Tuesday, October 1, 2013

#RavitchStanford

Last night I had the opportunity to go hear Diane Ravitch give a talk about her new book Reign of Error. So what’s the deal with the title of this post? It’s the Twitter hashtag for the event. After the talk, there was a panel discussion with Ravitch, Eric Hanushek, and Linda Darling-Hammond (hereafter known as LDH). It was, well, interesting.

First, the good parts. I love, love, love listening to LDH talk about assessment. Not about assessment data, but about assessment. Her points about the importance of the new Common Core assessments being used to learn from and improve practice and NOT as another measure used to punish teachers and schools really resonated with me. Assessment for learning, not assessment of learning. Additionally, LDH’s push to have more higher order thinking skills on standardized tests is something I’d love to see. Why are we asking kids to bubble in answers that they could Google? (LDH’s line, not mine. But she’s right.)

Basically what this comes down to is that I’d love to have an external accountability measure that I actually cared about the results of. STAR? Please. Ridiculousness. This two pronged sea change proposed by LDH would be awesome. More higher order, open-ended questions on standardized tests? Yes please. Using these test results to inform my teaching, not judge me or my school punitively? Even better. But those are two ENORMOUS changes in the way standardized testing is done. I absolutely agree with LDH. And I’m hopeful these changes happen. Man, imagine if she had been named secretary of education...

Both Ravitch and LDH talked extensively about solving societal ills - particularly children living under the poverty line. Yes. That. Needs. To. Happen. Like 30 years ago. LDH made the point that we are the only economically powerful country that allows this sort of inequality to not only persist but grow. Yes. Agree 1,000 times over.

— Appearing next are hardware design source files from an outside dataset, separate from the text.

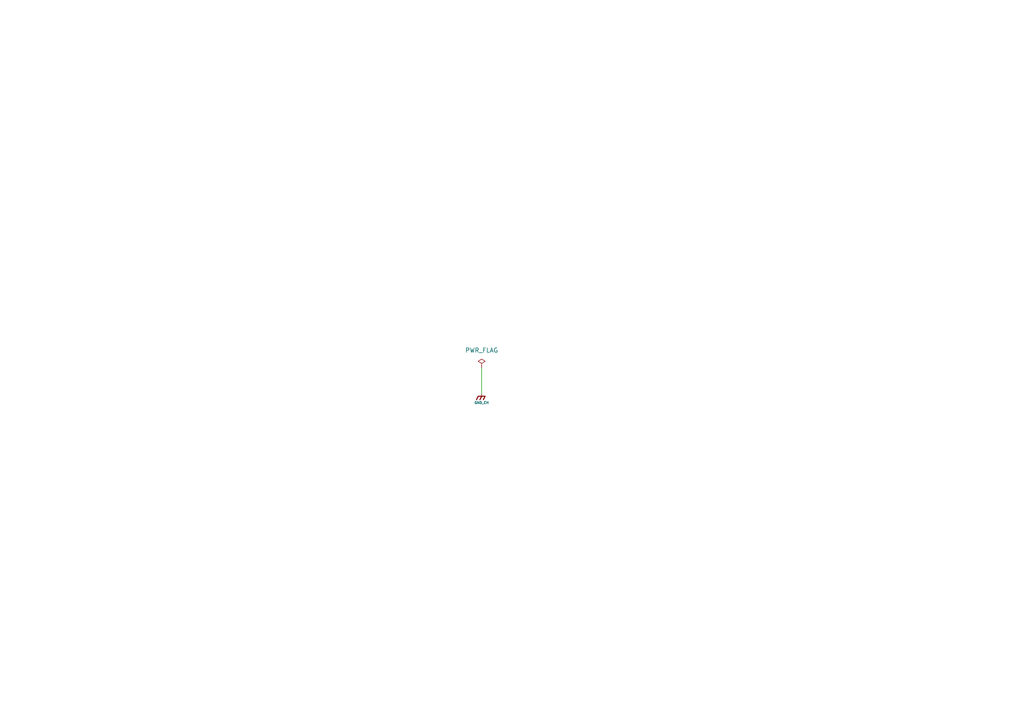
<source format=kicad_sch>
(kicad_sch
	(version 20250114)
	(generator "eeschema")
	(generator_version "9.0")
	(uuid "c2c2e577-abb1-43fa-8ce7-137d23581efb")
	(paper "A4")
	(title_block
		(title "Single Module Face Plate Reference Design")
		(date "2025-08-12")
		(rev "A")
		(company "by Circuit Monkey")
		(comment 1 "ASMR :: Advanced Synth Module Rack")
		(comment 2 "Face Plate for a AMSR Single Slot Module")
	)
	
	(wire
		(pts
			(xy 139.7 114.3) (xy 139.7 106.68)
		)
		(stroke
			(width 0)
			(type default)
		)
		(uuid "075cb9ee-490c-4b2d-9ab7-eea4f446e8ed")
	)
	(symbol
		(lib_id "power:PWR_FLAG")
		(at 139.7 106.68 0)
		(unit 1)
		(exclude_from_sim no)
		(in_bom yes)
		(on_board yes)
		(dnp no)
		(fields_autoplaced yes)
		(uuid "14d5e338-6564-4568-9fe2-388528ad6762")
		(property "Reference" "#FLG01"
			(at 139.7 104.775 0)
			(effects
				(font
					(size 1.27 1.27)
				)
				(hide yes)
			)
		)
		(property "Value" "PWR_FLAG"
			(at 139.7 101.6 0)
			(effects
				(font
					(size 1.27 1.27)
				)
			)
		)
		(property "Footprint" ""
			(at 139.7 106.68 0)
			(effects
				(font
					(size 1.27 1.27)
				)
				(hide yes)
			)
		)
		(property "Datasheet" "~"
			(at 139.7 106.68 0)
			(effects
				(font
					(size 1.27 1.27)
				)
				(hide yes)
			)
		)
		(property "Description" "Special symbol for telling ERC where power comes from"
			(at 139.7 106.68 0)
			(effects
				(font
					(size 1.27 1.27)
				)
				(hide yes)
			)
		)
		(pin "1"
			(uuid "e6915354-03ac-45c2-b925-54461abefb55")
		)
		(instances
			(project ""
				(path "/c2c2e577-abb1-43fa-8ce7-137d23581efb"
					(reference "#FLG01")
					(unit 1)
				)
			)
		)
	)
	(symbol
		(lib_id "CM_power:GND_CH")
		(at 139.7 114.3 0)
		(unit 1)
		(exclude_from_sim no)
		(in_bom yes)
		(on_board yes)
		(dnp no)
		(fields_autoplaced yes)
		(uuid "463d8fa7-3f81-4659-ba76-0715169db733")
		(property "Reference" "#PWR02"
			(at 139.7 120.65 0)
			(effects
				(font
					(size 1.27 1.27)
				)
				(hide yes)
			)
		)
		(property "Value" "GND_CH"
			(at 139.7 116.4 0)
			(do_not_autoplace yes)
			(effects
				(font
					(size 0.7 0.7)
				)
				(justify top)
			)
		)
		(property "Footprint" ""
			(at 139.7 114.3 0)
			(effects
				(font
					(size 1.27 1.27)
				)
				(hide yes)
			)
		)
		(property "Datasheet" ""
			(at 139.7 114.3 0)
			(effects
				(font
					(size 1.27 1.27)
				)
				(hide yes)
			)
		)
		(property "Description" "Power symbol creates a global label with name \"GND\" , ground"
			(at 139.7 114.3 0)
			(effects
				(font
					(size 1.27 1.27)
				)
				(hide yes)
			)
		)
		(pin "1"
			(uuid "8d2f11a9-3ab3-486a-9ba4-80809ad72946")
		)
		(instances
			(project ""
				(path "/c2c2e577-abb1-43fa-8ce7-137d23581efb"
					(reference "#PWR02")
					(unit 1)
				)
			)
		)
	)
	(sheet_instances
		(path "/"
			(page "1")
		)
	)
	(embedded_fonts no)
)

</source>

But now the bad. The first 25 minutes of the panel discussion was spent parsing standardized test scores. Does being an educational policy leader and researcher really involve being able to explain why Texas NAEP scores are inflated because of an unrepresentative sample who took the test? Or being able to, from the tip of your tongue, toss out the latest minutiae on why Shanghai test scores are so high? Look, I get that test scores are the language that education is spoken in. BUT FOR REALZ. I don’t need to listen to smart people dissect test scores THAT THEY DON’T EVEN BELIEVE IN THE AUTHENTICITY OF!

Was the conversation interesting? In parts. Is that a shot at Ravitch or LDH? Absolutely not. That’s the game that they are forced to play. They are fighting the battle to make my classroom and classrooms across the US better places. Unfortunately they can’t choose the battlefield.

My biggest takeaway from the evening: when is the context of the conversation about education going to change in this country?

Better question: what am I doing to change the context of the conversation about education in this country?